Thursday, November 03, 2005

Energy: to regulate or not to regulate...

Since I wrote the only definitive history of energy in California, Energy and the Making of Modern California, several people have asked me to comment on Proposition 80, which seeks to re-regulate California electric power companies.

The energy crisis in 2001 was a crisis of greed more than one of energy supply. To be sure, power marketers and power generators behaved just the way capitalists are expected to behave: they took care of their investors by exacting the best price they possibly could get for their product. Like manufacturers who advertise shoddy products as "meeting or exceeding government standards," price-gouging energy suppliers observed that they were simply "working within the law." And why were they allowed to do this? Because energy was deregulated.

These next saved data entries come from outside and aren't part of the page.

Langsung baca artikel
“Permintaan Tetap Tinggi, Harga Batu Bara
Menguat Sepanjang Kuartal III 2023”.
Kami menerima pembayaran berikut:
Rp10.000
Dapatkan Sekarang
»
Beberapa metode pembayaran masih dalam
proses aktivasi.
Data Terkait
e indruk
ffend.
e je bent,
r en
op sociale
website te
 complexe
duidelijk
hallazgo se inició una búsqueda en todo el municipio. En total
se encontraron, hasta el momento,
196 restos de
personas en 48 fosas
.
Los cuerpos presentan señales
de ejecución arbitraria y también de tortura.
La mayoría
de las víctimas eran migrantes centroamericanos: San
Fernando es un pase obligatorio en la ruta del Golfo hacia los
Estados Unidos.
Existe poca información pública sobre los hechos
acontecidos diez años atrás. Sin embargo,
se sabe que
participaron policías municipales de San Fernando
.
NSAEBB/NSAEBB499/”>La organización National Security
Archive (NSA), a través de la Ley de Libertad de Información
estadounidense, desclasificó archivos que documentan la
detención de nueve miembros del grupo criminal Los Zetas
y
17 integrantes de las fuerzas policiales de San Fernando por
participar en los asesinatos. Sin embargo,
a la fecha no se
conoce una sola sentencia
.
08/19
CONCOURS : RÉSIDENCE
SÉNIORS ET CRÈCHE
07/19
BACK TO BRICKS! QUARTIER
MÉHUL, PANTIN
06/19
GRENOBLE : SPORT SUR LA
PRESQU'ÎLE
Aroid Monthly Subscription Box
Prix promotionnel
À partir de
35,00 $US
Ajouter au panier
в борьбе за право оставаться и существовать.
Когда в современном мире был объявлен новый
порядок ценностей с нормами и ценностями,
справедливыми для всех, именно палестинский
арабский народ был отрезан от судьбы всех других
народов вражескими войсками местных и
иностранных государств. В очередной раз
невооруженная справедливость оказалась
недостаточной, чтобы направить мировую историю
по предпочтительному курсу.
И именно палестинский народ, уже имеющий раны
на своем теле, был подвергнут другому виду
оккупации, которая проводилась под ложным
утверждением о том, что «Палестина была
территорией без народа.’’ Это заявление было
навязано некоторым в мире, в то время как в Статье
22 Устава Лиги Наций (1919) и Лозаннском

But market ideology is not desirable in every conceivable circumstance, and in the case of electric power it is fraught with dangers for society's greater good. Lynn White's insight that technology merely opens doors, it does not require that one walk through them, can and should be applied as well to doors opened by economic advantages and political opportunities. California's experience with energy "restructuring," is probably not one to emulate, and few other states have moved ahead with deregulation since the California debacle. But can we turn the clock back? Well, we have already to some degree, and I suspect it's best left to the legislature and energy policy makers rather than to voters who really will never get beyond sound-bites in making a decision.

So, vote "no" on Prop. 80, is my view.